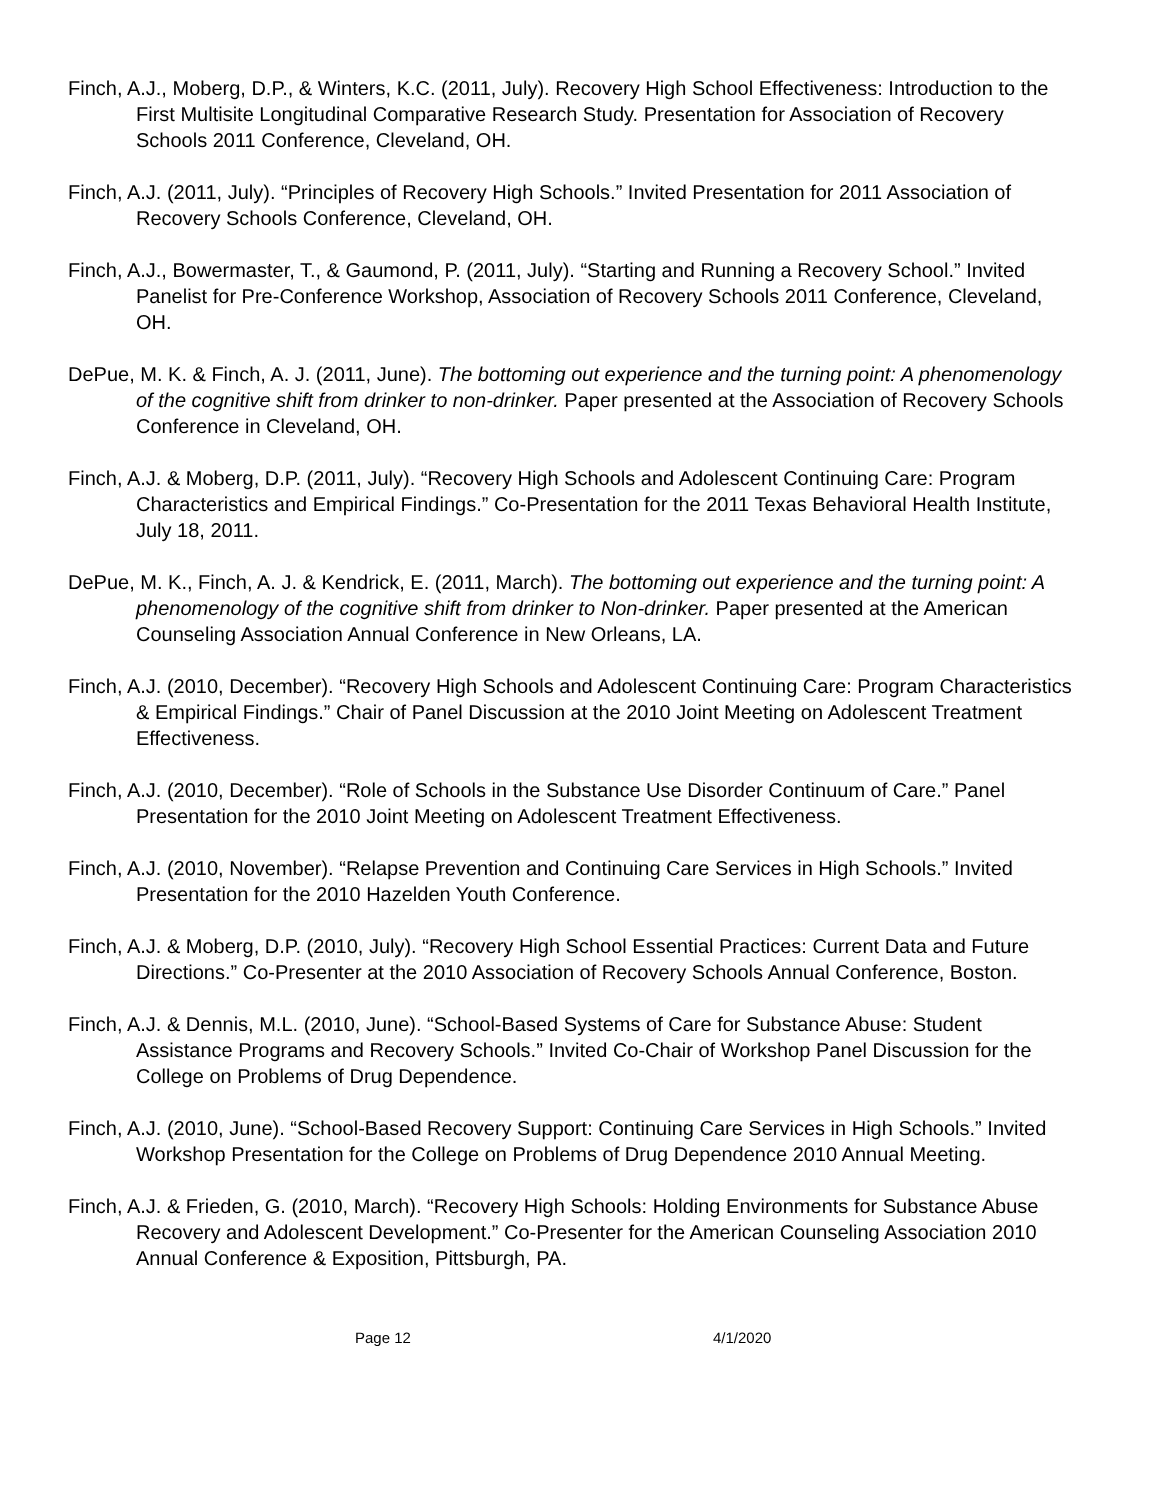Finch, A.J., Moberg, D.P., & Winters, K.C. (2011, July). Recovery High School Effectiveness: Introduction to the First Multisite Longitudinal Comparative Research Study. Presentation for Association of Recovery Schools 2011 Conference, Cleveland, OH.
Finch, A.J. (2011, July). “Principles of Recovery High Schools.” Invited Presentation for 2011 Association of Recovery Schools Conference, Cleveland, OH.
Finch, A.J., Bowermaster, T., & Gaumond, P. (2011, July). “Starting and Running a Recovery School.” Invited Panelist for Pre-Conference Workshop, Association of Recovery Schools 2011 Conference, Cleveland, OH.
DePue, M. K. & Finch, A. J. (2011, June). The bottoming out experience and the turning point: A phenomenology of the cognitive shift from drinker to non-drinker. Paper presented at the Association of Recovery Schools Conference in Cleveland, OH.
Finch, A.J. & Moberg, D.P. (2011, July). “Recovery High Schools and Adolescent Continuing Care: Program Characteristics and Empirical Findings.” Co-Presentation for the 2011 Texas Behavioral Health Institute, July 18, 2011.
DePue, M. K., Finch, A. J. & Kendrick, E. (2011, March). The bottoming out experience and the turning point: A phenomenology of the cognitive shift from drinker to Non-drinker. Paper presented at the American Counseling Association Annual Conference in New Orleans, LA.
Finch, A.J. (2010, December). “Recovery High Schools and Adolescent Continuing Care: Program Characteristics & Empirical Findings.” Chair of Panel Discussion at the 2010 Joint Meeting on Adolescent Treatment Effectiveness.
Finch, A.J. (2010, December). “Role of Schools in the Substance Use Disorder Continuum of Care.” Panel Presentation for the 2010 Joint Meeting on Adolescent Treatment Effectiveness.
Finch, A.J. (2010, November). “Relapse Prevention and Continuing Care Services in High Schools.” Invited Presentation for the 2010 Hazelden Youth Conference.
Finch, A.J. & Moberg, D.P. (2010, July). “Recovery High School Essential Practices: Current Data and Future Directions.” Co-Presenter at the 2010 Association of Recovery Schools Annual Conference, Boston.
Finch, A.J. & Dennis, M.L. (2010, June). “School-Based Systems of Care for Substance Abuse: Student Assistance Programs and Recovery Schools.” Invited Co-Chair of Workshop Panel Discussion for the College on Problems of Drug Dependence.
Finch, A.J. (2010, June). “School-Based Recovery Support: Continuing Care Services in High Schools.” Invited Workshop Presentation for the College on Problems of Drug Dependence 2010 Annual Meeting.
Finch, A.J. & Frieden, G. (2010, March). “Recovery High Schools: Holding Environments for Substance Abuse Recovery and Adolescent Development.” Co-Presenter for the American Counseling Association 2010 Annual Conference & Exposition, Pittsburgh, PA.
Page 12 4/1/2020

::::

* [Exercise]: Take the line with "Finch, A.J. & Moberg, D.P. (2010, July)." and all lines after it through the end of the records, and write them out exactly; include nothing else.

* [Reply to the exercise]:
Finch, A.J. & Moberg, D.P. (2010, July). “Recovery High School Essential Practices: Current Data and Future Directions.” Co-Presenter at the 2010 Association of Recovery Schools Annual Conference, Boston.
Finch, A.J. & Dennis, M.L. (2010, June). “School-Based Systems of Care for Substance Abuse: Student Assistance Programs and Recovery Schools.” Invited Co-Chair of Workshop Panel Discussion for the College on Problems of Drug Dependence.
Finch, A.J. (2010, June). “School-Based Recovery Support: Continuing Care Services in High Schools.” Invited Workshop Presentation for the College on Problems of Drug Dependence 2010 Annual Meeting.
Finch, A.J. & Frieden, G. (2010, March). “Recovery High Schools: Holding Environments for Substance Abuse Recovery and Adolescent Development.” Co-Presenter for the American Counseling Association 2010 Annual Conference & Exposition, Pittsburgh, PA.
Page 12 4/1/2020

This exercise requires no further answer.